Britain and France have agreed to push forward their controversial Channel crossing scheme by several more months, with the arrangement now set to run until October 1 rather than ending as planned on June 11.
The deal, which The Guardian first reported, was originally struck last July when Prime Minister Keir Starmer and French President Emmanuel Macron described it as a landmark agreement. Under the arrangement, one asylum seeker who reaches Britain by small boat is sent back to France in exchange for one person already in France being brought to the UK through legal routes.
Since the scheme launched, 605 people have been returned to France and 581 have entered the UK through the legal pathway, according to Home Office figures. Channel crossings this year are down roughly a third compared with the same period last year, though officials accept that unusually windy weather has played a part in keeping boats off the water.
The extension comes despite the deal failing to halt small boat crossings altogether. Smuggling networks have shifted tactics, launching more boats from Belgium and moving towards lorry-based journeys at higher prices to avoid French beach patrols.
Asylum seekers who have lived through the scheme described the extension as deeply troubling. One person who was returned to France told The Guardian the decision would not achieve its stated goal.
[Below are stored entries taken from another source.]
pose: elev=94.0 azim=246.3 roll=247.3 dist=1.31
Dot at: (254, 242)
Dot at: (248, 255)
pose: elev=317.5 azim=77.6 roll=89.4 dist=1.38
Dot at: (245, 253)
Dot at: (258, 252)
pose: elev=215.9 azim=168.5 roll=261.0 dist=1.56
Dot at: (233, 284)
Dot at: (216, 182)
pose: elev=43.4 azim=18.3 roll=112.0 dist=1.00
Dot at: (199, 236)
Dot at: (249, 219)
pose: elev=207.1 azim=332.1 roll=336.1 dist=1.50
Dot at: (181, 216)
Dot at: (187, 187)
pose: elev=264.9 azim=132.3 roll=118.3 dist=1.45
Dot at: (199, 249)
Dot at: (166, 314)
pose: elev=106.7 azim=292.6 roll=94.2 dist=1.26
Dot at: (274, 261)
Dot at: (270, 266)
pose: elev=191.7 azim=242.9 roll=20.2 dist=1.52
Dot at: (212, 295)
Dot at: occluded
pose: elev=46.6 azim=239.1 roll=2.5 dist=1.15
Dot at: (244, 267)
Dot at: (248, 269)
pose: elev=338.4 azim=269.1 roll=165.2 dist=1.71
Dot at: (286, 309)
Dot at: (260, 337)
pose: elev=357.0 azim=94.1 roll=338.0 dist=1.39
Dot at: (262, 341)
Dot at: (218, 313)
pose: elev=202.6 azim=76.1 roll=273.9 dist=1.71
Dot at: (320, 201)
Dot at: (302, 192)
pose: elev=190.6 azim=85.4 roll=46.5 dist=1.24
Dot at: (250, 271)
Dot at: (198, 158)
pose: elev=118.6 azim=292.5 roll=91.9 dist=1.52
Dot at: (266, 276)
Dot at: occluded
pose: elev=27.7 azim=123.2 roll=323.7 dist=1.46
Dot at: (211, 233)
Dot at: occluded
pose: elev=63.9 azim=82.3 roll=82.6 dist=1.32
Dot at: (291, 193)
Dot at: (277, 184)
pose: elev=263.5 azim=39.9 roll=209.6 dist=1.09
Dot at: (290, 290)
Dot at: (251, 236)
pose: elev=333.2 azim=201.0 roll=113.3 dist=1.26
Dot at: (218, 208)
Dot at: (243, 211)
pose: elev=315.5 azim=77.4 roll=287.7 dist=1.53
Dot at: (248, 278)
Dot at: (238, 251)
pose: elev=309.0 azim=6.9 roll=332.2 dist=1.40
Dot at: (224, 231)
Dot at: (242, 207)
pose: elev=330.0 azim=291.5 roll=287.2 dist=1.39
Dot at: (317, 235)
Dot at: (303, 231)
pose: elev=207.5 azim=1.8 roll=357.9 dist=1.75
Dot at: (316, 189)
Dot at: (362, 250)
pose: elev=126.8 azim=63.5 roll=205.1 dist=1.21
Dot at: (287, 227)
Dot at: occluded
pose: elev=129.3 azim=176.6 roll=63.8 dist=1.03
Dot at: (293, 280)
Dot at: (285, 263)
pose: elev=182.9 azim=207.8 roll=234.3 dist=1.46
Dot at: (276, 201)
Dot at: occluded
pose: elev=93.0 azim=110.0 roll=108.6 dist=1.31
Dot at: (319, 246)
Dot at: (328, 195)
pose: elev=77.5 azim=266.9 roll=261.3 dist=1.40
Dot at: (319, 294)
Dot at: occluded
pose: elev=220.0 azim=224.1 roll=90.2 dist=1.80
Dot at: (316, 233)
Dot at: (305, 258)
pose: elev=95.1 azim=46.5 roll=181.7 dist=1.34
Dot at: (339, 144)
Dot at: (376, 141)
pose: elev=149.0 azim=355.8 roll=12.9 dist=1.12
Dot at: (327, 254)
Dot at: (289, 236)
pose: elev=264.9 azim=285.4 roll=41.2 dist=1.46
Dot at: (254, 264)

Another man who was detained under the scheme before being released to have his claim heard in the UK said people sent back to France were disappearing without trace, particularly those previously fingerprinted in Bulgaria who feared being transferred there.
Griff Ferris, a spokesperson for the Joint Council for the Welfare of Immigrants, called the arrangement state-sanctioned human trafficking and urged the government and airlines involved to stop the deportations.
A Home Office spokesperson said the government had removed more than 600 people under the agreement, adding that nearly 60,000 removals had taken place since July 2024, which is 31 per cent higher than the 19 months before that.